The dunk was on a viral CG thread reporting that Atlassian fired the senior engineer who'd built their Envoy-based infra (sidecars for auth/logging/rate-limits, DynamoDB+SQS, automated VM deployments). The reply ratio went sideways fast — @p0u4aa (4k views, 83 likes): "Calling out a single developer for something like this, simply to get impressions. I hope you find your peace." @SolutionB2u (4k views, 92 likes): "Bit unnecessary tbh. Guy just lost his job after 8 years and you're dunking on him over mic placement?" But Theo did concede in a sub-thread that Twitch's video-on-demand stack — a custom WASM player instead of standard HLS — was "a mistake and they will pay the consequences for a long time."
Theo also called the Grok V9 / Cursor data play
Sub-thread worth flagging from earlier: when Elon posted that "our recently completed Grok V9 1.5T run is looking great and that is before Cursor data is added in supplemental training," Theo replied: "Called it, they are gonna use Cursor's data to leapfrog." The acquisition's data-rights angle is now a stated training-data play.
PrimeIntellect: Opus 4.7 holds the nanoGPT speedrun record
A few days old but still rolling — Prime Intellect's autonomous-AI-research run (522k views, 1.7k likes, 153 retweets) had Claude Code (Opus 4.7) and Codex (GPT-5.5) run autonomously on the nanoGPT speedrun optimizer track using idle compute — ~10k runs, ~14k H200 hours.

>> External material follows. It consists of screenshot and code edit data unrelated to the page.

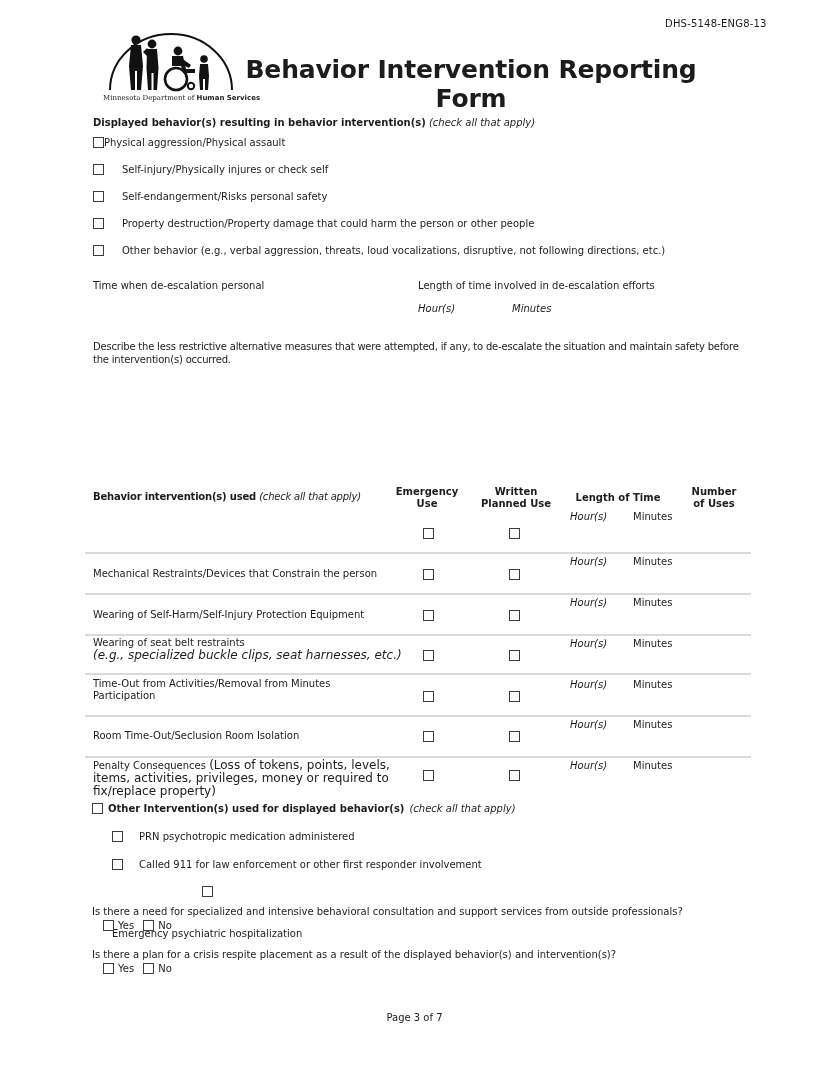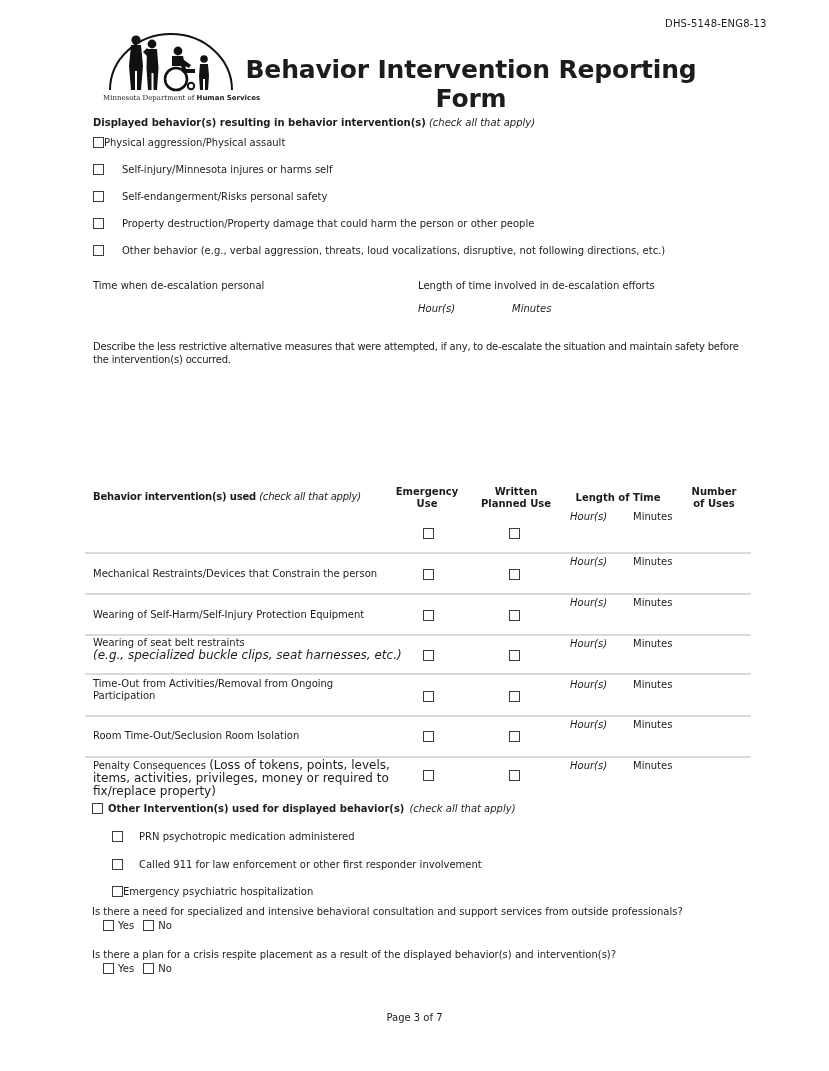--- a/index.html
+++ b/index.html
@@ -63,21 +63,21 @@
     <span class="b">Displayed behavior(s) resulting in behavior intervention(s)</span>
     <span class="it">(check all that apply)</span>
   </div>
 
   <div class="abs row-flex" style="left:93px;top:137px;">
     <span class="cb"></span>
     <span>Physical aggression/Physical assault</span>
   </div>
   <div class="abs row-flex" style="left:93px;top:164px;gap:18px;">
     <span class="cb"></span>
-    <span>Self-injury/Minnesota injures or harms self</span>
+    <span>Self-injury/Physically injures or check self</span>
   </div>
   <div class="abs row-flex" style="left:93px;top:191px;gap:18px;">
     <span class="cb"></span>
     <span>Self-endangerment/Risks personal safety</span>
   </div>
   <div class="abs row-flex" style="left:93px;top:218px;gap:18px;">
     <span class="cb"></span>
     <span>Property destruction/Property damage that could harm the person or other people</span>
   </div>
   <div class="abs row-flex" style="left:93px;top:245px;gap:18px;">
@@ -126,21 +126,21 @@
   <div class="abs t-label" style="left:93px;top:637px;width:340px;">
     <div>Wearing of seat belt restraints</div>
     <div class="small it">(e.g., specialized buckle clips, seat harnesses, etc.)</div>
   </div>
   <span class="cb abs" style="left:423px;top:650px;"></span>
   <span class="cb abs" style="left:509px;top:650px;"></span>
   <div class="sep" style="top:673px;"></div>
 
   <div class="abs it" style="left:570px;top:679px;">Hour(s)</div>
   <div class="abs" style="left:633px;top:679px;">Minutes</div>
-  <div class="abs t-label" style="left:93px;top:678px;width:278px;">Time-Out from Activities/Removal from Ongoing Participation</div>
+  <div class="abs t-label" style="left:93px;top:678px;width:278px;">Time-Out from Activities/Removal from Minutes Participation</div>
   <span class="cb abs" style="left:423px;top:691px;"></span>
   <span class="cb abs" style="left:509px;top:691px;"></span>
   <div class="sep" style="top:715px;"></div>
 
   <div class="abs it" style="left:570px;top:719px;">Hour(s)</div>
   <div class="abs" style="left:633px;top:719px;">Minutes</div>
   <div class="abs t-label" style="left:93px;top:730px;width:340px;">Room Time-Out/Seclusion Room Isolation</div>
   <span class="cb abs" style="left:423px;top:731px;"></span>
   <span class="cb abs" style="left:509px;top:731px;"></span>
   <div class="sep" style="top:756px;"></div>
@@ -160,21 +160,21 @@
     <span class="it">(check all that apply)</span>
   </div>
   <div class="abs row-flex" style="left:112px;top:831px;gap:16px;">
     <span class="cb"></span>
     <span>PRN psychotropic medication administered</span>
   </div>
   <div class="abs row-flex" style="left:112px;top:859px;gap:16px;">
     <span class="cb"></span>
     <span>Called 911 for law enforcement or other first responder involvement</span>
   </div>
-  <div class="abs row-flex" style="left:112px;top:886px;gap:0;">
+  <div class="abs row-flex" style="left:112px;top:886px;gap:31px;flex-direction:column;">
     <span class="cb"></span>
     <span>Emergency psychiatric hospitalization</span>
   </div>
 
   <div class="abs" style="left:92px;top:906px;width:700px;">Is there a need for specialized and intensive behavioral consultation and support services from outside professionals?</div>
   <div class="abs row-flex" style="left:103px;top:920px;">
     <span class="cb"></span>
     <span style="margin-left:4px;">Yes</span>
     <span class="cb" style="margin-left:9px;"></span>
     <span style="margin-left:4px;">No</span>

Opus 4.7 now holds the record at 2,930 steps vs the 2,990 human baseline. 0xMetaLabs's framing: "The recursive part is what matters. AI models are now helping optimize the training process for future AI models." Worth pairing with Mythos-on-MacOS as evidence that frontier models are now finding optima humans can't.
Mitsuhiko amplifies "Zero" — a programming language built for agents
Mitsuhiko boosted Chris Tate's Zero language announcement — "a programming language for agents. A systems language that was faster, smaller, and easier for agents to use and repair. Explicit capabilities. JSON diagnostics. Typed safe fixes. Made for agents on day zero." Armin: "I did not try it yet, but it does quite a few of the things that I wrote about recently!" — referencing his Feb 2026 essay on what an agent-friendly language looks like.
Theo, briefly funny
Worth grabbing for the dataset — Theo on programmatic Claude Code use:
To prevent "programmatic use", Claude Code may now request webcam access to assure user is present when prompting.
A callback to Tuesday's joke that an OpenClaw mention in a recent commit JSON blob would either get refused or surcharge by Claude Code — and to Anthropic's Wednesday formalisation of programmatic-usage metering. Theo's own update on the joke landed Sunday morning: "now that I think about it, this is kind of dumber than the webcam check joke I made."
Brockman: Codex is the app
Closing out the Codex-resurgence narrative — Greg Brockman quoted swyx on the "agentic Excel on Mac" line and added: "the Codex app is in a category of its own. 'agentic excel on mac' is an interesting description." For the OpenAI leadership to publicly endorse an external framing of the product as a category of its own — three months after the same product was widely considered the also-ran in this race — is the headline subplot of the weekend.